A digital advertising event recently held in Riyadh (Asharq Al-Awsat)
A digital advertising event recently held in Riyadh (Asharq Al-Awsat)

Saudi Arabia’s digital advertising sector is experiencing rapid growth, but a significant portion of its revenues is leaking to foreign platforms. To maximize the impact on the national economy, experts are calling for strategies to curb this outflow and redirect it to local channels.

The importance of retaining digital ad revenues lies in the substantial size of this market. It is estimated that approximately $1 billion in ad spent is lost annually to foreign platforms, representing a considerable loss to Saudi Arabia’s economy.

Dr. Ebada Al-Abbad, CEO of Marketing and Communications at Tadafuq, a Saudi digital advertising network, told Asharq Al-Awsat that the problem stems from the fact that although advertisers, products, and audiences are often local, the largest share of financial gains goes to foreign platforms. He estimated that 70-80% of the $1.5 billion spent on digital advertising in Saudi Arabia in 2022 went to global platforms such as Google and Facebook. This results in the national economy losing nearly $1 billion annually from this sector alone.
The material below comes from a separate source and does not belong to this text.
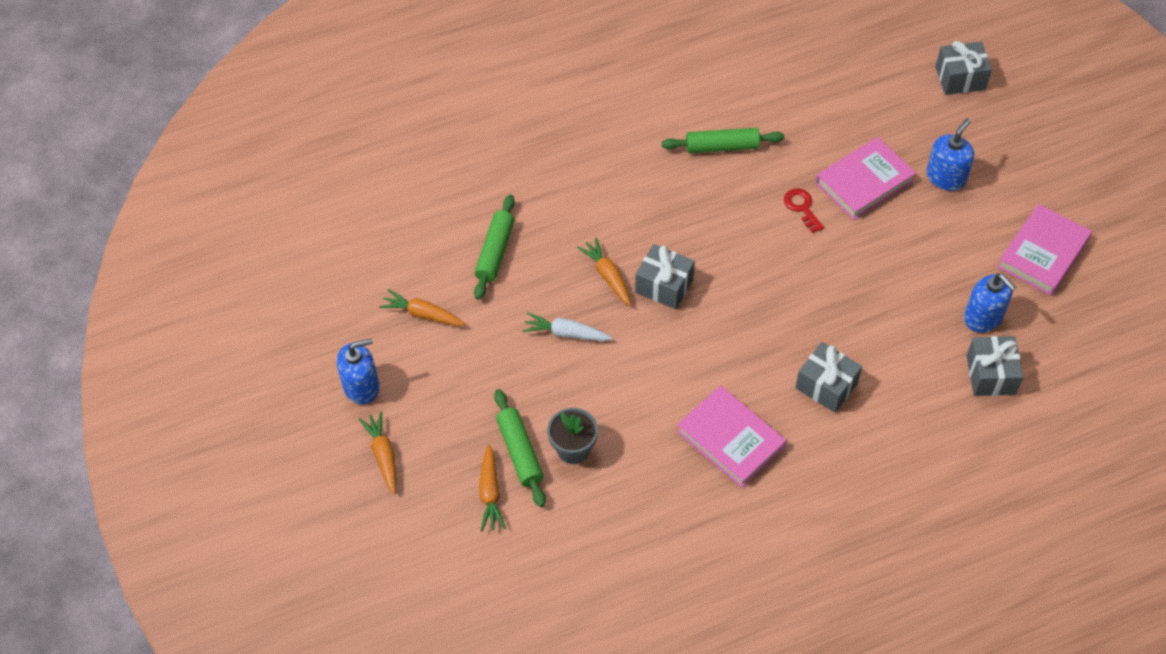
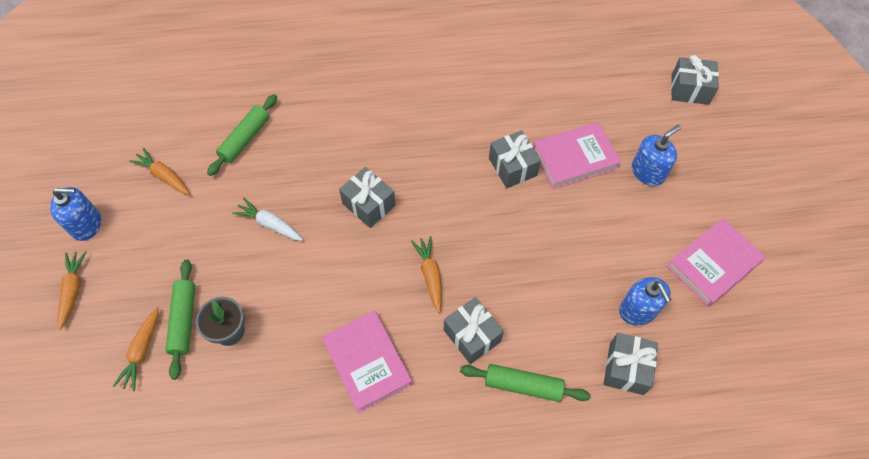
camera: 15 degrees right, 5 degrees up
(607, 276) = (326, 183): orange carrot -> orange carrot (430, 275)
(722, 146) = (466, 98): green rolling pin -> green rolling pin (523, 385)
(802, 208) = (512, 167): red key -> grey gift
Al-Abbad noted that government agencies in Saudi Arabia also contribute to the outflow. He explained that public sector spending on digital advertising, intended to raise awareness among citizens and residents, frequently ends up on foreign platforms. Government spending makes up about 20-25% of the total digital ad market in the Kingdom, meaning hundreds of millions of riyals leave the country annually, weakening the local digital economy.

Al-Abbad argues that Saudi Arabia needs strong local digital ad networks to keep this revenue within the national economy. These networks would help create jobs, drive innovation, and promote cultural diversity in digital content. Developing local platforms would also enhance Saudi Arabia’s digital sovereignty by ensuring that data remains within the country and is not controlled by foreign entities.

Moreover, local networks would reduce dependence on international platforms, ensuring that the economic benefits of digital advertising remain in the Kingdom, he said, stressing that this would align with Saudi Arabia’s broader Vision 2030 goals, which emphasize building a robust, diversified economy driven by local industries and digital transformation.

Globally, the digital advertising sector is growing rapidly. In 2022, worldwide spending on digital ads reached $602 billion, and it is projected to hit $876 billion by 2026. In the Middle East and North Africa (MENA) region, the digital ad market grew to $5.9 billion in 2022, with Saudi Arabia’s market accounting for over $1.5 billion.

In other countries, the digital ad sector plays a crucial role in boosting national economies. For example, in the United States, the digital advertising industry contributed $460 billion to the GDP in 2021, about 2.1% of the total. In the UK, the sector accounted for 1.8% of GDP in 2022. This shows how important digital advertising can be in driving economic growth.

One of the key challenges facing Saudi Arabia’s digital ad sector is the dominance of global platforms like Google and Facebook, which control 60% of the global digital ad market, Al-Abbad told Asharq Al-Awsat. This dominance results in a significant outflow of revenue and allows these platforms to control digital data and content. He warned that this could undermine Saudi Arabia’s national sovereignty over its digital economy.

To counter this, he emphasized that Saudi Arabia needs to build competitive local networks that can retain a larger share of the market. This will not only keep more revenue in the country but also strengthen the Kingdom’s control over its digital data and content.